## INPUT
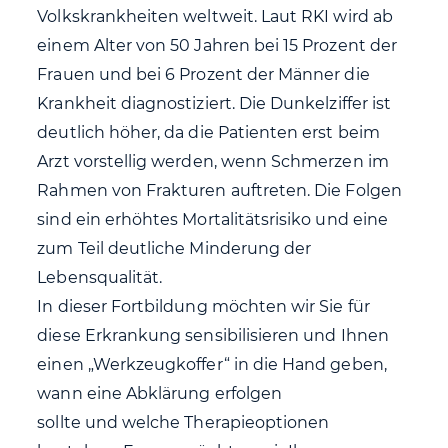
Volkskrankheiten weltweit. Laut RKI wird ab
einem Alter von 50 Jahren bei 15 Prozent der
Frauen und bei 6 Prozent der Männer die
Krankheit diagnostiziert. Die Dunkelziffer ist
deutlich höher, da die Patienten erst beim
Arzt vorstellig werden, wenn Schmerzen im
Rahmen von Frakturen auftreten. Die Folgen
sind ein erhöhtes Mortalitätsrisiko und eine
zum Teil deutliche Minderung der
Lebensqualität.
In dieser Fortbildung möchten wir Sie für
diese Erkrankung sensibilisieren und Ihnen
einen „Werkzeugkoffer“ in die Hand geben,
wann eine Abklärung erfolgen
sollte und welche Therapieoptionen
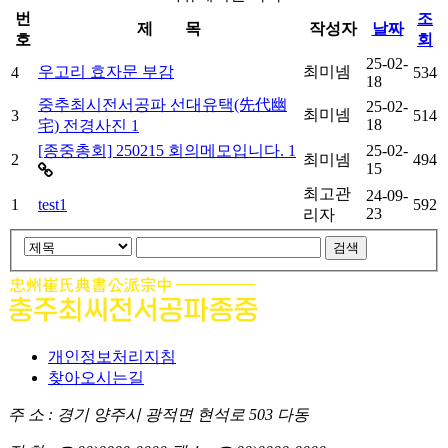
번
조
제 목
작성자
날짜
호
회
25-02-
우고리 효자문 부감
최미넴
4
534
18
중추최시전서공파 선대유택(先代幽
25-02-
최미넴
3
514
댓
개
18
宅) 전경사진
1
글
댓
개
[종중총회] 250215 회의메모입니다.
1
25-02-
2
최미넴
494
15
글
최고관
24-09-
1
test1
592
23
리자
검
검
색
색
대
어
필
상
수
개인정보처리지침
찾아오시는길
주 소 : 경기 양주시 광적면 현석로 503 다동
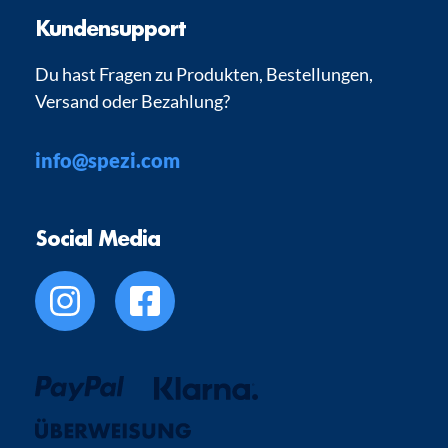
Kundensupport
Du hast Fragen zu Produkten, Bestellungen,
Versand oder Bezahlung?
info@spezi.com
Social Media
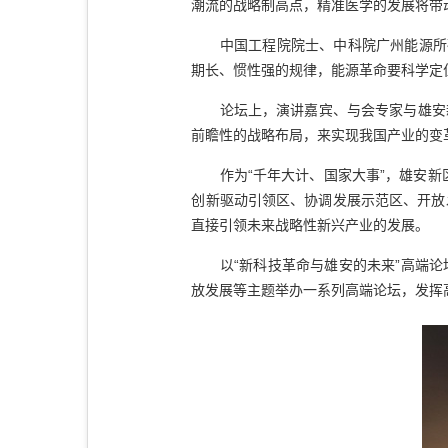
潮流的战略制高点，精准医学的发展将带
中国工程院院士、中科院广州能源所研
期长、惯性强的规律，能源革命要科学定
论坛上，演讲嘉宾、与会专家与雄安新
前瞻性的战略布局，来实现我国产业的变
作为“千年大计、国家大事”，雄安新区
创新驱动引领区、协调发展示范区、开放
直接引领未来战略性新兴产业的发展。
以“新科技革命与雄安的未来”高端论
放发展等主题举办一系列高端论坛，发挥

## WHAT TO PRODUCE
Starting at the first line of the data, set down each line exactly until you have copied the line with "zum Teil deutliche Minderung der", but leave the pictures out.

## SOLUTION TO THE EXERCISE
Volkskrankheiten weltweit. Laut RKI wird ab
einem Alter von 50 Jahren bei 15 Prozent der
Frauen und bei 6 Prozent der Männer die
Krankheit diagnostiziert. Die Dunkelziffer ist
deutlich höher, da die Patienten erst beim
Arzt vorstellig werden, wenn Schmerzen im
Rahmen von Frakturen auftreten. Die Folgen
sind ein erhöhtes Mortalitätsrisiko und eine
zum Teil deutliche Minderung der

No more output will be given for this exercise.